While the ship drove on, however, the cargo-ship seized on Tralee made its way toward Glamis and a meeting with the fleet, then gloomily sweeping in orbit around Glamis Two. The food it carried would raise men’s spirits a little, but it would not solve the problem of what the fleet was to do. Morgan, on the flagship, expounded the ability of his Talents to perform the incredible, but nobody could find any application of the incredible to the fix the fleet was in. On Kandar, the population knew that there had been a battle off the gas-giant planet, but they did not know the result. The Mekinese fleet had not come. The fleet of Kandar had not returned. The caretaker government met in council and desperately made guesses. It arrived at no hopeful conclusion whatever. The most probable—because most hopeless—conviction seemed to be that the fleet of Mekin had been met and fought, but that it was victorious, and in retaliation for resistance it had gone away to send back swarms of grisly bomb-carriers which would drop atomic bombs in such quantity that for a thousand years to come there would be no life on Kandar.

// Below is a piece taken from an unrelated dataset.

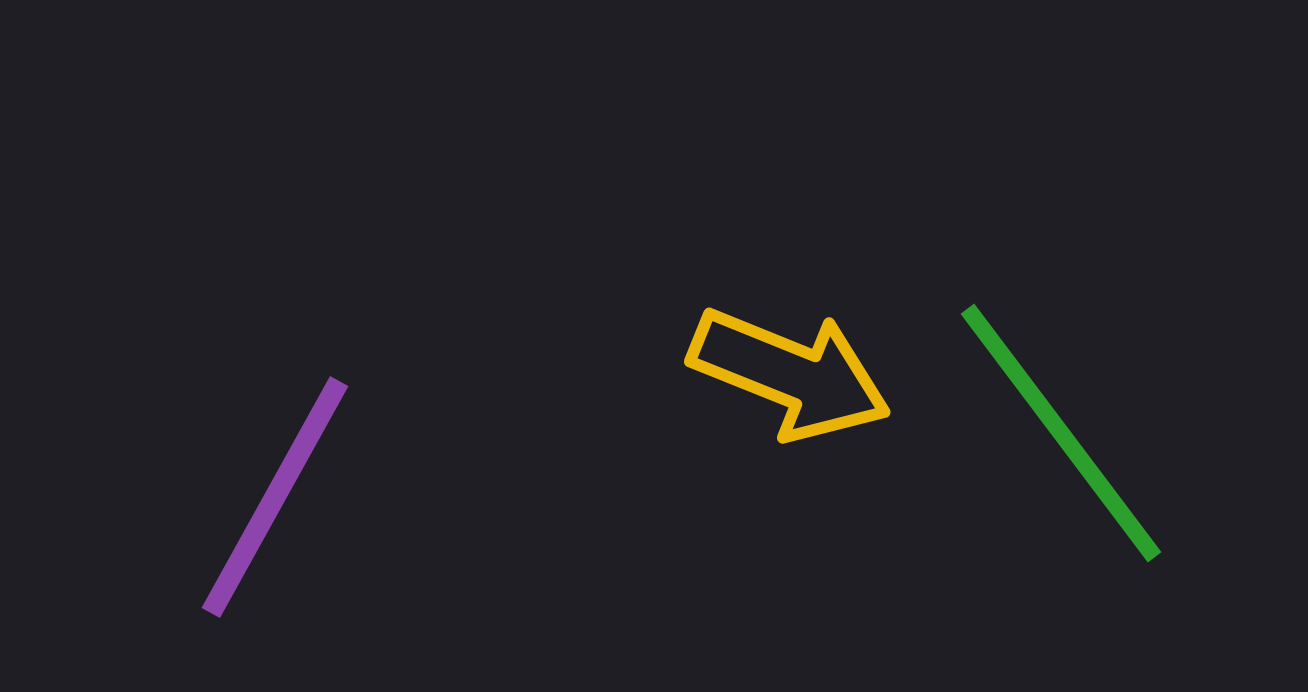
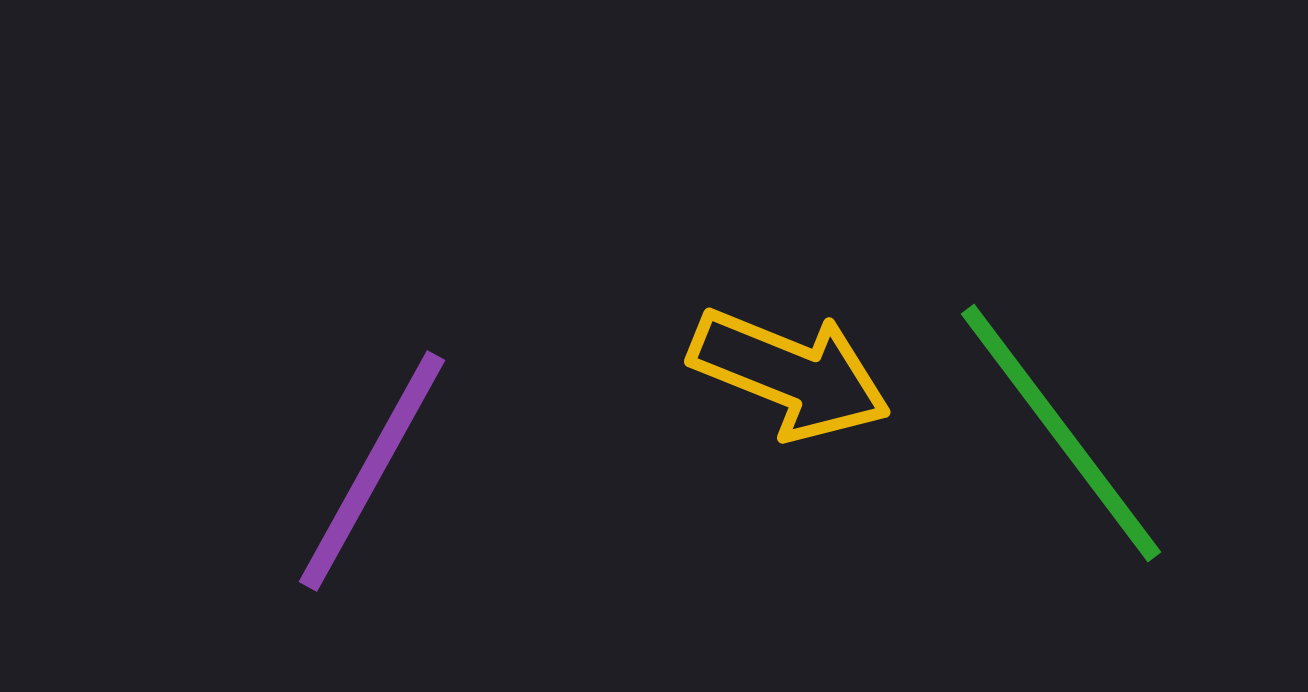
purple line: moved 97 px right, 26 px up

The light cruiser, the Isis, was unaware of these frustrations. It remained in overdrive, where absolutely nothing happened.
Bors reviewed his actions and could not but approve of them tepidly. He’d sent food to the fleet, he’d destroyed two enemy fighting ships and he’d done what he could to harm the Mekinese puppets on Tralee. He’d had them publicly humiliated with well-chosen epithets. He’d destroyed the records and archives of the secret political police.… Many people on Tralee already blessed him, without knowing who he was. There might yet be hope of better days.
But all things end, even journeys at excessively great multiples of the speed of light. The overdrive timer rang warning bells. Taped breakout notifications sounded from speakers throughout the ship. There was a count-down of seconds, and the abominably unpleasant sensation of breakout, and the ship was in normal space again.